My research is about how moving deeper into the Anthropocene will transform human health systems. It is also about practices (some long-standing, others newly emerging) that could offer practical alternative trajectories for health systems coming to terms with the ecological and social dynamics of a novel geological epoch. The Anthropocene is already marked by global warming, altered weather patterns, environmental decimation, energy and resource shortages, financial crises, and massive movements of populations, not only of humans, but of birds, wolves, ocean mammals, monarch butterflies, and disease vectors. Since 1950, the scale of growth in humanity’s economic sphere has burned enough fossil fuels to begin changing the patterns of the Earth’s seasons, of its landscapes, and of the less visible biophysical cycles that sustain life on this planet.

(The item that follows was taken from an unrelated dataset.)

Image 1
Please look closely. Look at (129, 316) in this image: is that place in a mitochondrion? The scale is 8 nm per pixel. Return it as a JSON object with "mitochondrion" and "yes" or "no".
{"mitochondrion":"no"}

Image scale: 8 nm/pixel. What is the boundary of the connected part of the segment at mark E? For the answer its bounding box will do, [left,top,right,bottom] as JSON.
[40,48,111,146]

The growth of the economy has also fueled the expansion of human society. We now have more people, more cities, more roads, more electricity, more complicated technologies, more pharmaceutical drugs, and more scientific knowledge than at any other point in the long life of the Earth. We also have fewer species, less tropical rainforest, melting polar ice caps, and a smaller number of languages. The parts of the world that are not incorporated into an international division of labour are diminishing and the number of people with access to digital technologies is rising. In the Anthropocene, human economic, social, and political activities will determine the course of ecological change. It is an era of unprecedented global connectivity and social complexity. It is also a time of great fragility and vulnerability to crisis and nonlinear change. Together we each face global risks (climate change, nuclear disasters, pandemics), but lack the collective identifications and institutional mechanisms for a global-scale response.

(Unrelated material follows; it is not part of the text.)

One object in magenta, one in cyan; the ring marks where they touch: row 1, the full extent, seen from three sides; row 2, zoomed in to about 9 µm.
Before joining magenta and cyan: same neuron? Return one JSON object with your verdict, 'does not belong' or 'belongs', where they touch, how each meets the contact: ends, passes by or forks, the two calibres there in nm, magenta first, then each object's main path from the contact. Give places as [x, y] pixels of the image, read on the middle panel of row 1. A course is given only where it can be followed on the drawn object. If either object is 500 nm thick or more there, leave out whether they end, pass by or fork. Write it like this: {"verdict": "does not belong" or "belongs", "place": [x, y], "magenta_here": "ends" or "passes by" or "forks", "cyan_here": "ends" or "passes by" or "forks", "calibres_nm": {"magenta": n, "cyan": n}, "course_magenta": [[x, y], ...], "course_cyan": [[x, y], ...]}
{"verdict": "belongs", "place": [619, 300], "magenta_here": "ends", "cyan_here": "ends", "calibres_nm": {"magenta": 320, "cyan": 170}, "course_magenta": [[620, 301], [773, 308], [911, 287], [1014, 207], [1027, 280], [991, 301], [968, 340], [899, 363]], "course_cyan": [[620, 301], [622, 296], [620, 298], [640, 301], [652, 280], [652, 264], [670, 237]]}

Health systems in the Anthropocene are floating down two rivers. One is wide and rushing. It is the strong current of high technology, of novel gene therapies, nanomedicine, robotic surgical techniques, wearable tech, and pharmaceutical drugs. It is the medicine of an industrial capitalist, highly complex society; it cures individuals, extends the lifespan, and enshrines health as a human right. The other river is slow and deep. It is the age-old, innate human capacity to imbue life with meaning, to care for each other, and to heal with the pharmacopoeias of nature and human consciousness. It is the medicine of place-bound communities in a resource constrained world; it is embodied, ritualistic, invested with cultural significance, and is community-centric rather than individualized. In the Anthropocene, the two rivers meet.